Kolkata, December 12, 2025 — For decades, Mother Teresa of Calcutta has been canonized in public memory as the “Saint of the Gutters”—a figure of pure compassion beyond reproach. Teona Strugar Mitevska’s new film Mother, which premiered at the Venice International Film Festival opening the Orizzonti section, shatters that image with unsettling force.

Instead of a haloed saint, Mitevska presents Teresa as a relentless, ambitious woman locked in a bruising battle with Catholic Church bureaucracy during a critical week in 1948 when she awaited Vatican approval to establish the Missionaries of Charity in Calcutta.

Teona Strugar Mitevska’s film Mother premiered at the Venice International Film Festival on August 27, opening the prestigious Orizzonti (Horizons) section. The festival itself ran from August 27 to September 6, and Mother was positioned as one of its headline screenings. This marked the world premiere of the film, with Noomi Rapace portraying Mother Teresa.

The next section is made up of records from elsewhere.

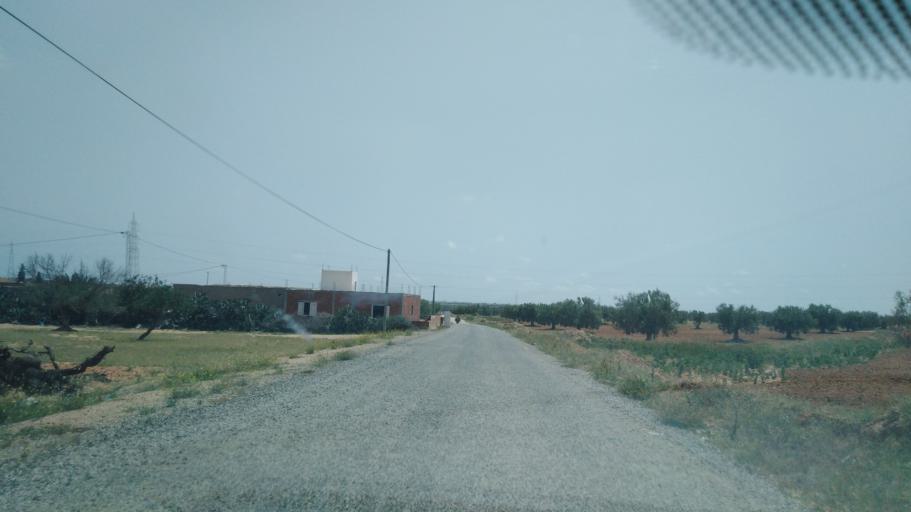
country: TN
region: Safaqis
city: Sfax
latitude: 34.7486
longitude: 10.5710
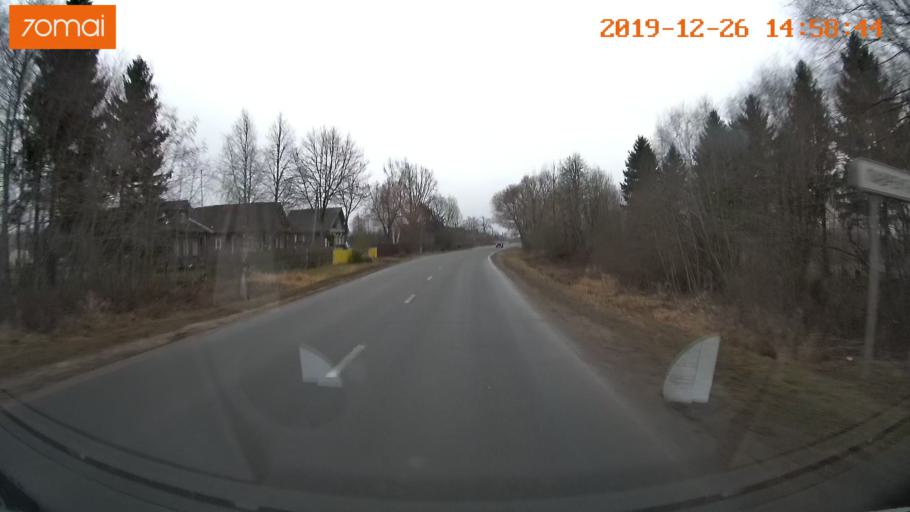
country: RU
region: Jaroslavl
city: Rybinsk
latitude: 58.2662
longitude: 38.8532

The choice to open the Orizzonti section underscored the film’s bold, unconventional approach—what critics have called an “anti-biopic”—and highlighted Mitevska’s connection to Mother Teresa’s birthplace in Skopje, North Macedonia.

This is not the Teresa of prayer cards and hagiographies. Noomi Rapace’s portrayal strips away sanctity to reveal a figure driven by iron will, strategic calculation, and an almost corporate determination to establish her mission. Mitevska’s “anti-biopic” dares to suggest that Teresa’s rise was not simply divine providence but also the result of sheer human ambition and ‘political’ maneuvering. In doing so, the film unsettles believers and admirers alike, forcing audiences to confront the uncomfortable possibility that sainthood is forged as much in struggle and stubbornness as in sanctity.

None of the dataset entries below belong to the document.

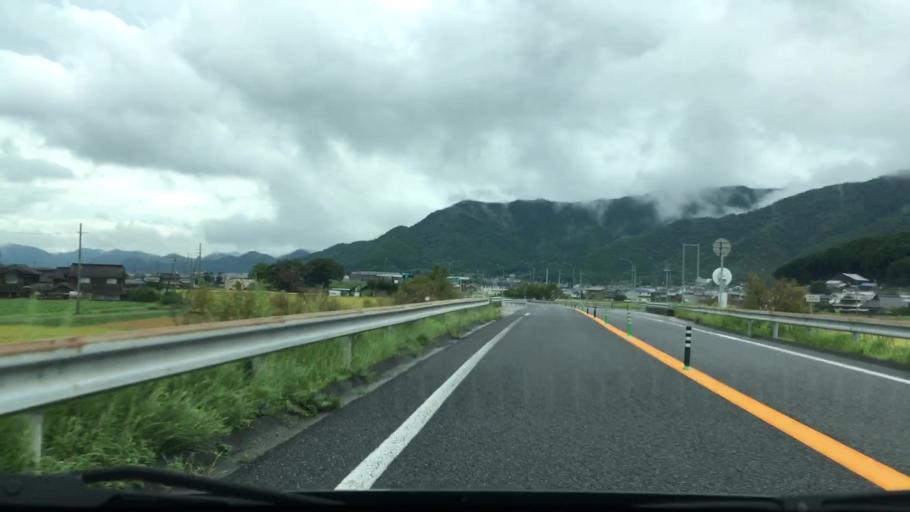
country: JP
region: Hyogo
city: Nishiwaki
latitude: 35.0621
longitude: 134.7663
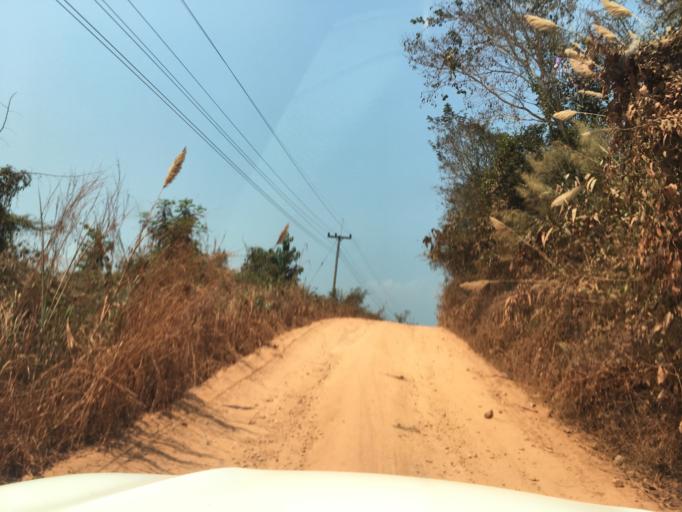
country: LA
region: Bolikhamxai
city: Bolikhan
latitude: 18.7381
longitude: 103.6250
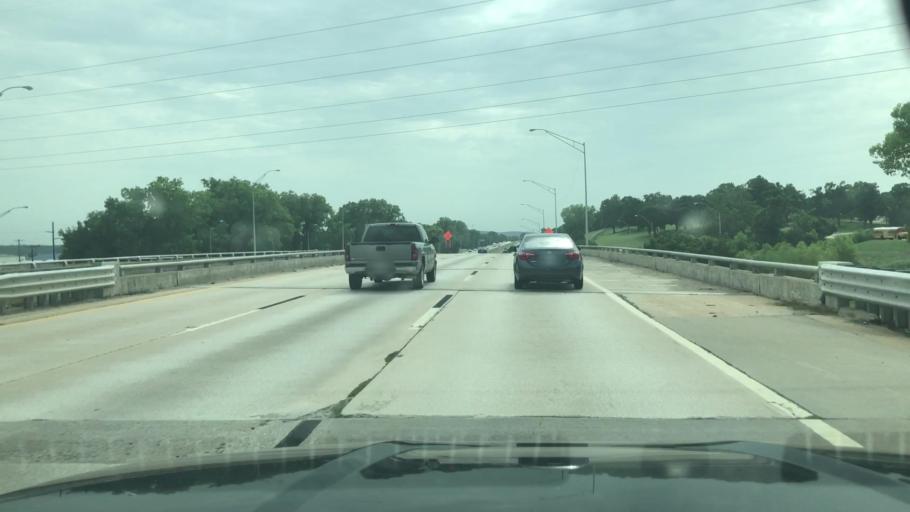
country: US
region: Oklahoma
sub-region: Tulsa County
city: Sand Springs
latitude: 36.1433
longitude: -96.0829
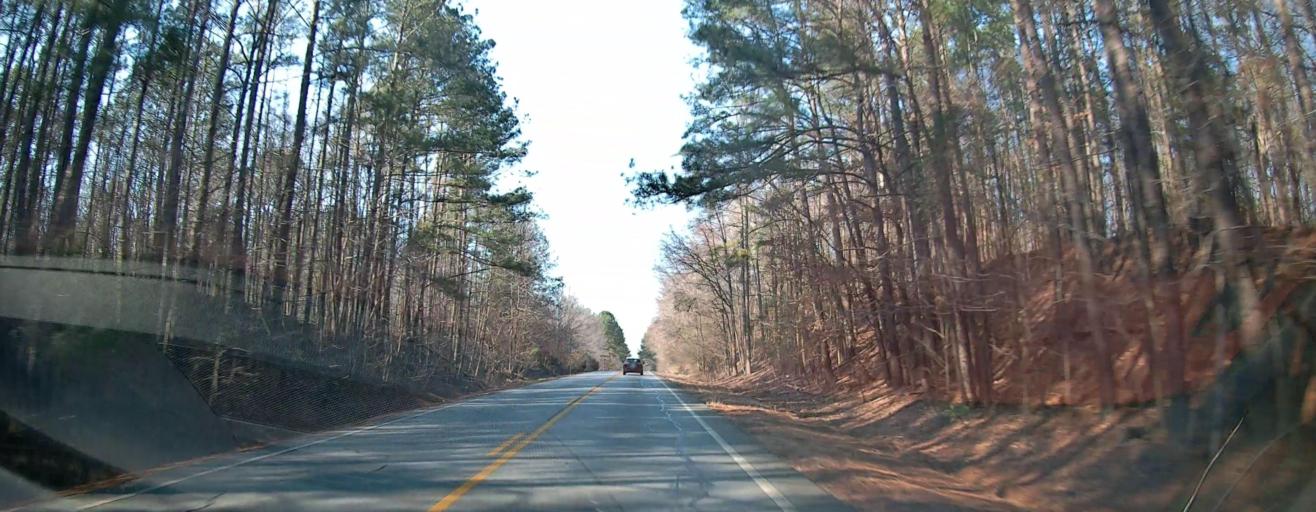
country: US
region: Georgia
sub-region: Butts County
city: Indian Springs
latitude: 33.2048
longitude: -83.8568
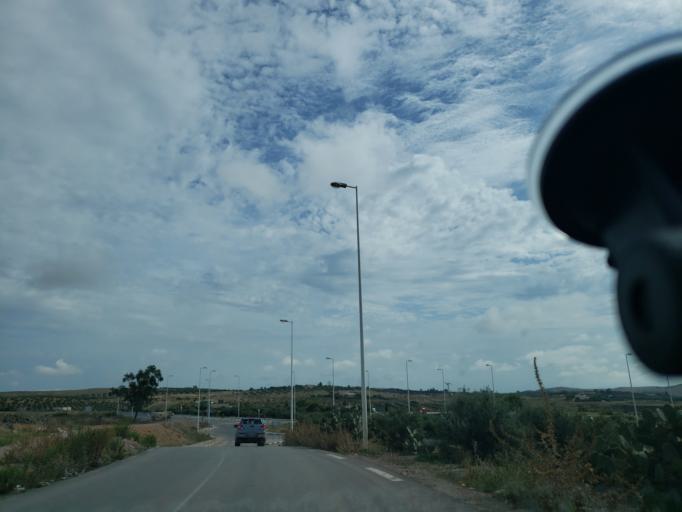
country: TN
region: Zaghwan
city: El Fahs
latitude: 36.3951
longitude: 9.9097
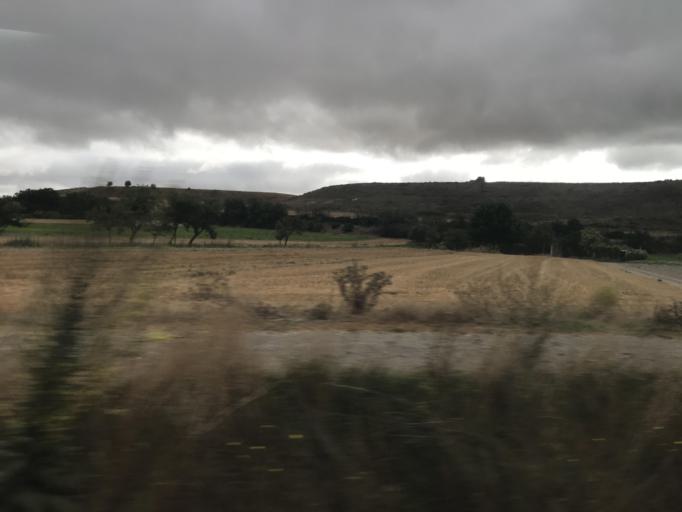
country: ES
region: Castille and Leon
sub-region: Provincia de Burgos
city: Miranda de Ebro
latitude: 42.6698
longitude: -2.9769
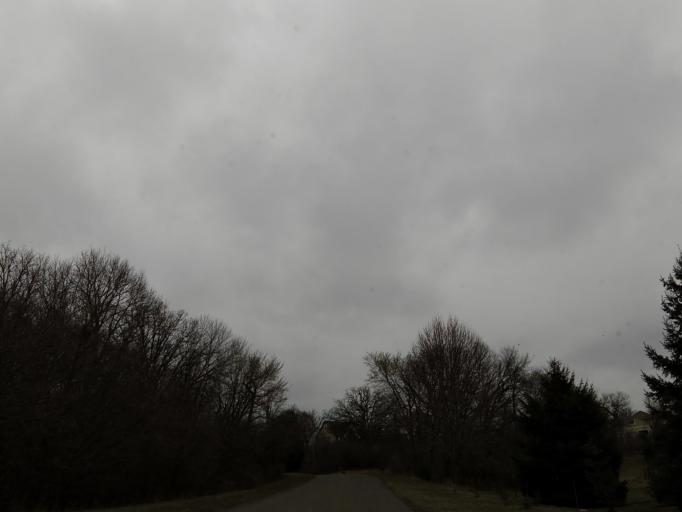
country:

The critical week in 1948 becomes the dramatic fulcrum of the film. Teresa had already left the Loreto convent but had not yet received formal permission to begin her new congregation. The film captures her inner turmoil and outward defiance—balancing obedience to ecclesiastical authority with an unshakable conviction that her mission lay among the poorest of the poor. Mitevska refuses to portray this waiting period as passive; instead, it is depicted as a crucible of ambition, where Teresa wrestles with doubt, church bureaucracy, and cultural dislocation to secure the future of her calling.

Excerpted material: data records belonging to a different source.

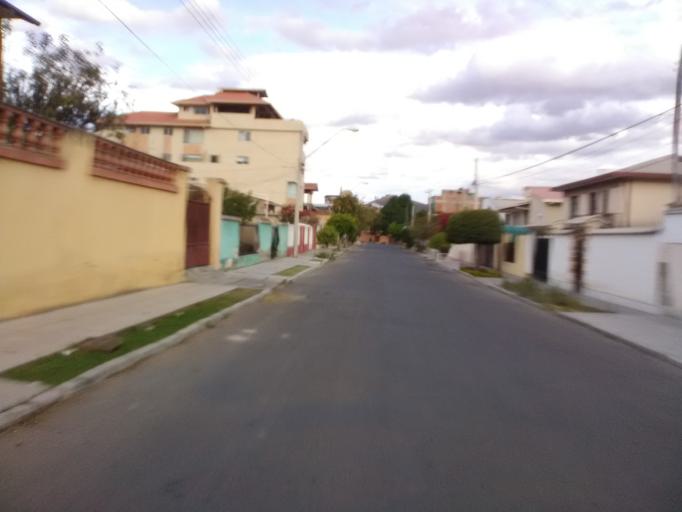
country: BO
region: Cochabamba
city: Cochabamba
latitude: -17.3661
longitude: -66.1626
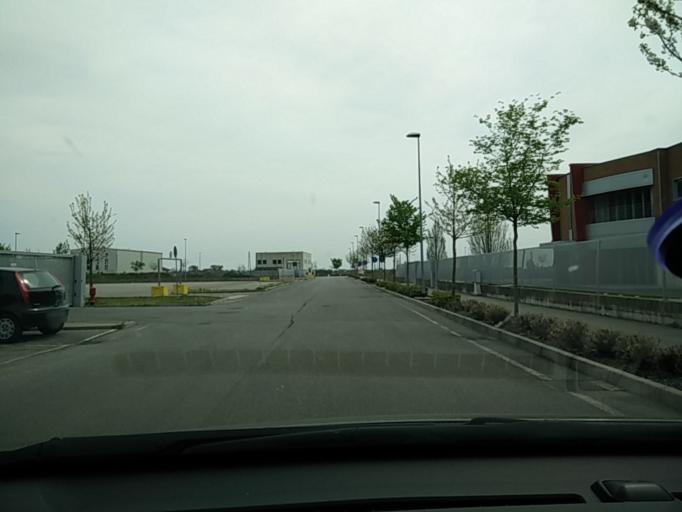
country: IT
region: Veneto
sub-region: Provincia di Venezia
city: Musile di Piave
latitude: 45.6178
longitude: 12.5347
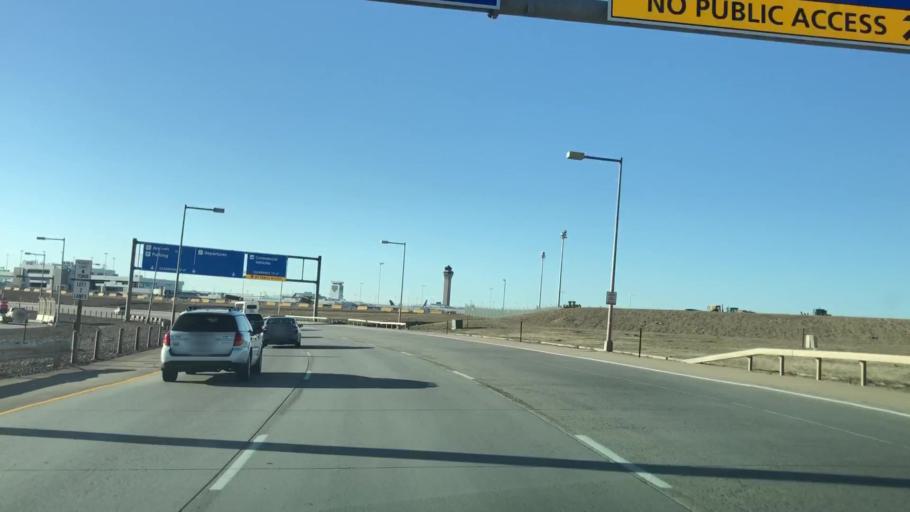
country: US
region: Colorado
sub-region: Weld County
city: Lochbuie
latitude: 39.8501
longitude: -104.6660
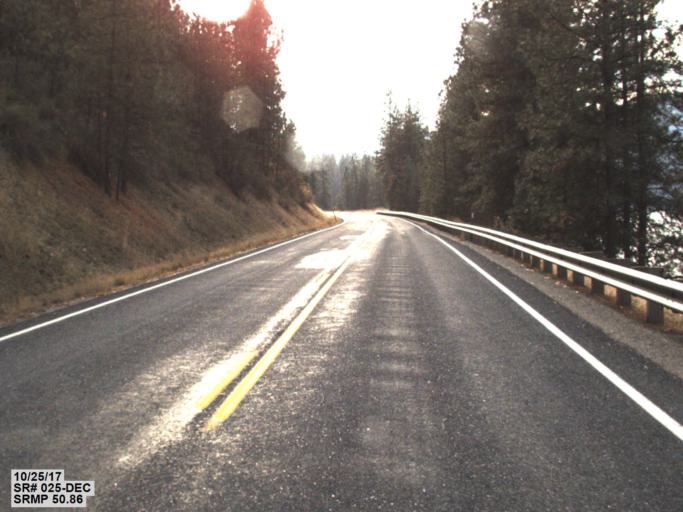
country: US
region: Washington
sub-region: Stevens County
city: Kettle Falls
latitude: 48.2199
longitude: -118.1726
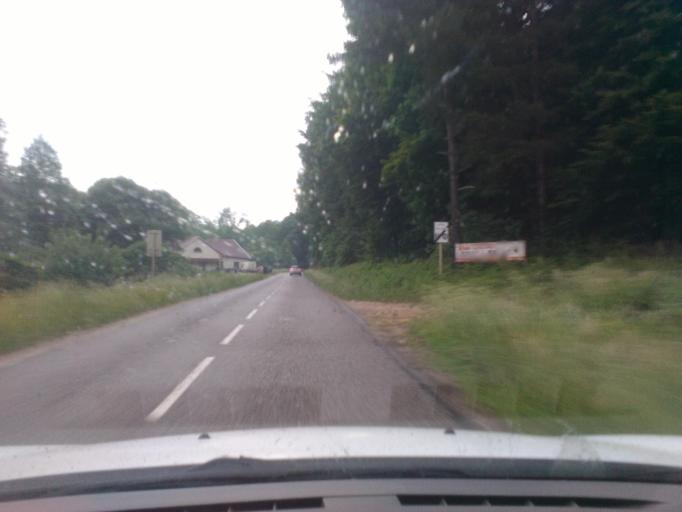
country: FR
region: Lorraine
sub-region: Departement des Vosges
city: Bruyeres
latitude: 48.2742
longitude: 6.7160
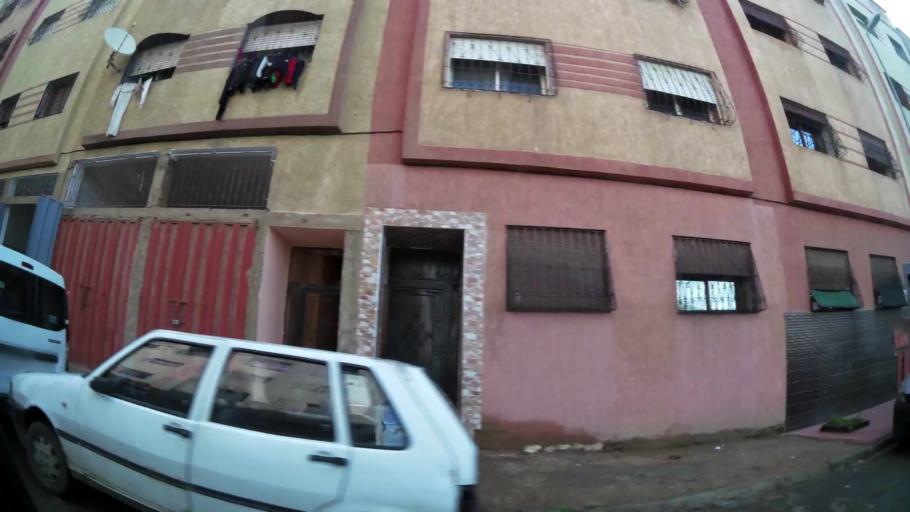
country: MA
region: Grand Casablanca
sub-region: Mediouna
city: Tit Mellil
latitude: 33.5921
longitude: -7.5214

The reception of the film has been sharply divided. Admirers of Mitevska’s boldness hail the film as a necessary corrective to decades of hagiographic portrayals, while detractors accuse it of reducing Teresa to a caricature of ambition. The punk-rock aesthetic, frenetic pacing, and spiky dialogue amplify the sense of confrontation, but at times risk overwhelming the subtler dimensions of her spirituality. Yet, even in its excess, Mother succeeds in sparking debate—reminding audiences that Teresa was not merely a saintly figure but also a strategist, organizer, and visionary who reshaped the landscape of service to the poor.

(C. M. Paul is a former member of the Central Board of Film Certification, Ministry of Information and Broadcasting, Government of India.)